* Extrait du document *
Les nouveaux mariés portoient aussi une toge blanche d’un blanc éclatant, togam candidam, le jour des nôces, & dans les jours des fêtes & de réjouissance de leur mariage, selon le témoignage d’Horace, liv. II. sat. 2.

Toga pulla ou atra : cette toge étoit noire, marquoit le deuil, la tristesse & la pauvreté, les haillons étant les habits ordinaires des pauvres, que Pline appelle pullatum hominum genus ; & Quintilien, pullatus circulus & pullata turba. Au rapport de Suétone, dans la vie d’Auguste, num. 44. cet empereur défendit à tous ceux que l’on appelloit pullati, d’assister aux jeux dans le parterre : Sanxit nè quis pullatorum mediâ caveâ sederet. Il étoit aussi contre la bienséance de se trouver dans un festin avec cet habit noir, quelque beau qu’il fût ; d’où vient que Ciceron reproche à Vatinius, d’avoir paru à table chez Arrius avec une toge noire : Quâ mente, dit-il, fecisti, ut in epulo Q. Arrii cum togâ pullâ procumberes.

* Données d'entrée *
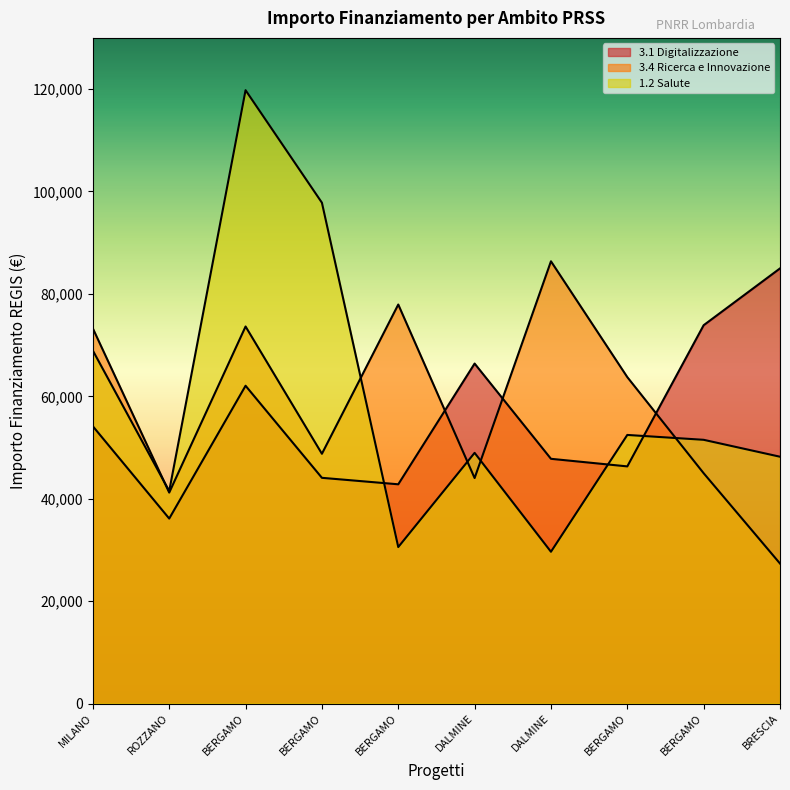

What is the label of the 4th point from the left?

BERGAMO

* Consigne *
Reprenez l'extrait sur les toges des Romains après sa dernière phrase et écrivez-en la suite. Les lignes n'ont aucun lien avec l'extrait.

* Résultat attendu *
Toga picta. Cette toge étoit ainsi appellée, ou parce qu’elle étoit remplie de différentes broderies faites à l’aiguille, ou parce que l’ouvrier en faisant l’étoffe, y avoit formé différentes figures & de diverses couleurs.

Toga purpurea, étoit la même robe que portoient les sénateurs, ornée de grandes fleurs de pourpre.

Toga palmata, étoit une robe semée de grandes palmes de pourpre, enrichie d’or ; les triomphateurs la portoient seulement le jour de leur triomphe. Paul Emile & le grand Pompée furent les seuls qui eurent la permission de la porter dans d’autres rencontres. Les empereurs prirent cette robe pour eux ; c’est pourquoi Martial, l. VII. epist. 1. s’adressant par une basse flatterie à la cuirasse de Domitien, lui dit : « Accompagne hardiment ton maître ; ne crains point les traits des ennemis, tant que tu couvriras sa divine personne ; marche, va lui aider à vaincre : mais ramene-le bien-tôt pour faire place à la toge palmée, brillante d’or & de pourpre ».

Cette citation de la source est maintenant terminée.